#### THE PROBLEM
Work through the entries below line by line and give the number of lines with the string "left", nothing else.

#### ENTRIES SUPPLIED
--- START ---
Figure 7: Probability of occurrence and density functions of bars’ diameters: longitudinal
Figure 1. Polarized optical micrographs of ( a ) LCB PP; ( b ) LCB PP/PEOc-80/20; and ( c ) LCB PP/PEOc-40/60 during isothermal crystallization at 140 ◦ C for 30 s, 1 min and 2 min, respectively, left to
--- END ---
--- START ---
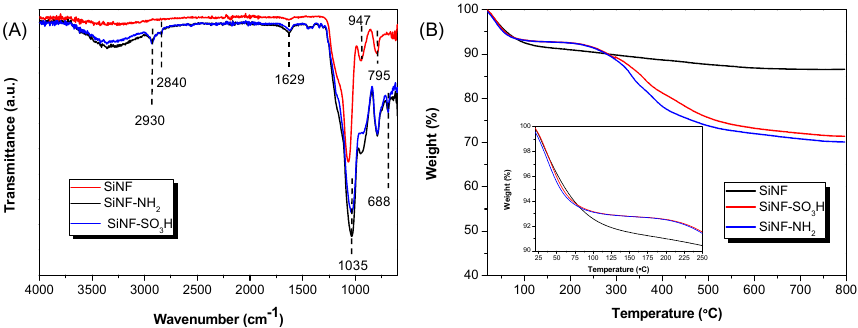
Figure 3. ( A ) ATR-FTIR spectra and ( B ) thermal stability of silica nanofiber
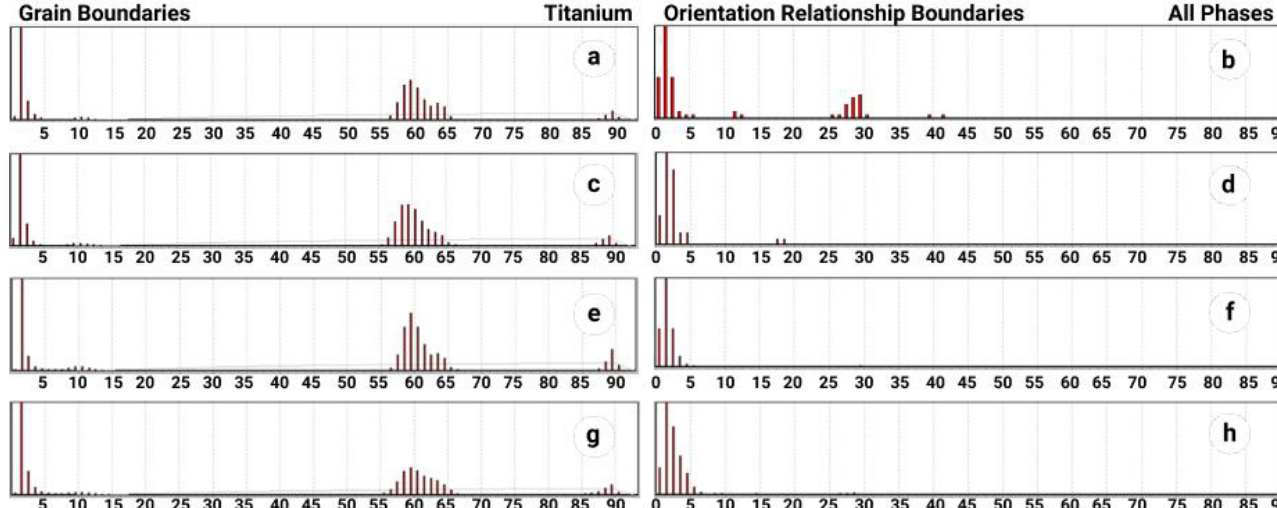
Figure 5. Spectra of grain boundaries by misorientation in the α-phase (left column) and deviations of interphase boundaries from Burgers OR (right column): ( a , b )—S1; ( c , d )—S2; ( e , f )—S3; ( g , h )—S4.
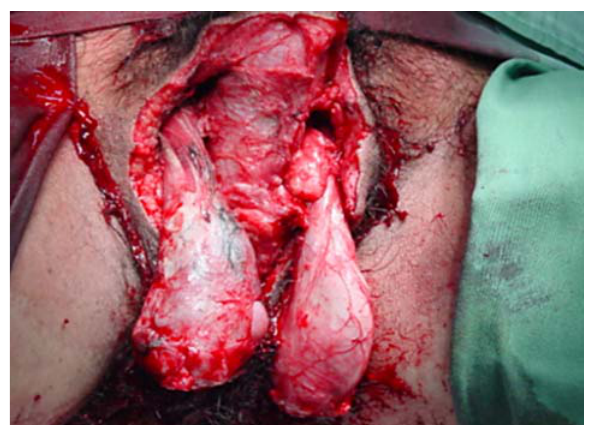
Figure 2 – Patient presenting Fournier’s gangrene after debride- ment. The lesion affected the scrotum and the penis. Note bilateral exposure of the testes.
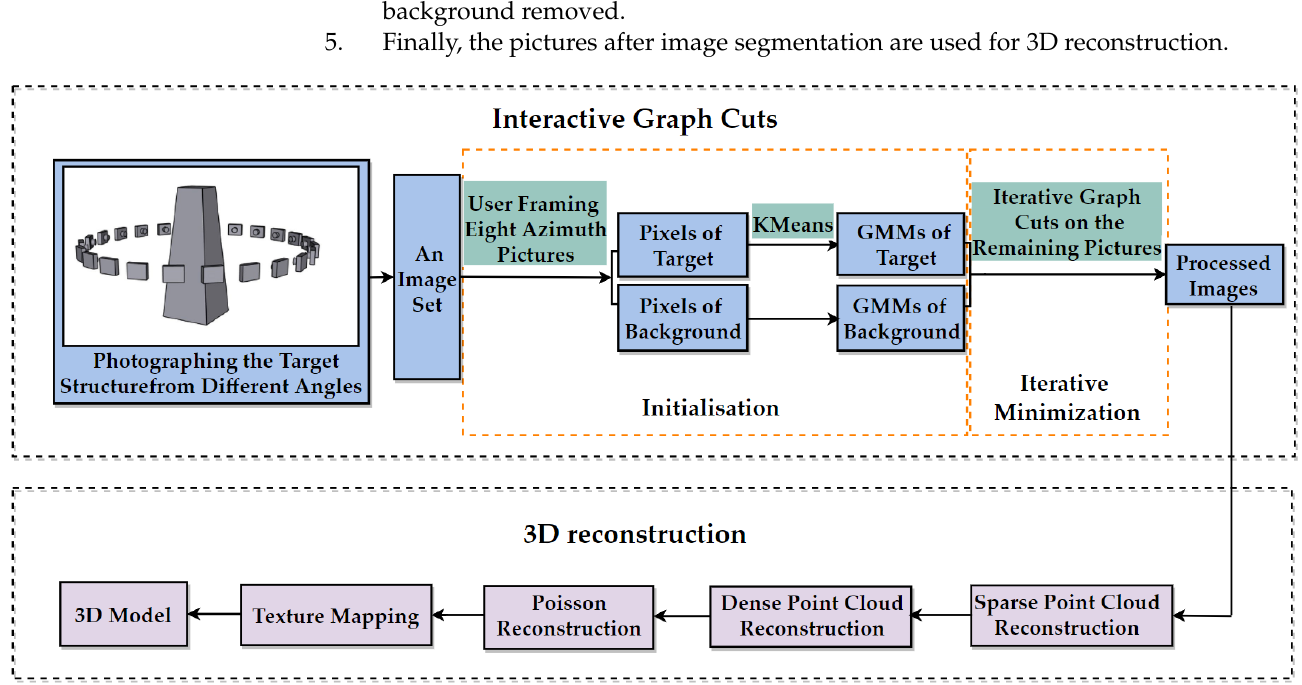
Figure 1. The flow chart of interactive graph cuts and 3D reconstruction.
--- END ---
#### YOUR RESPONSE
2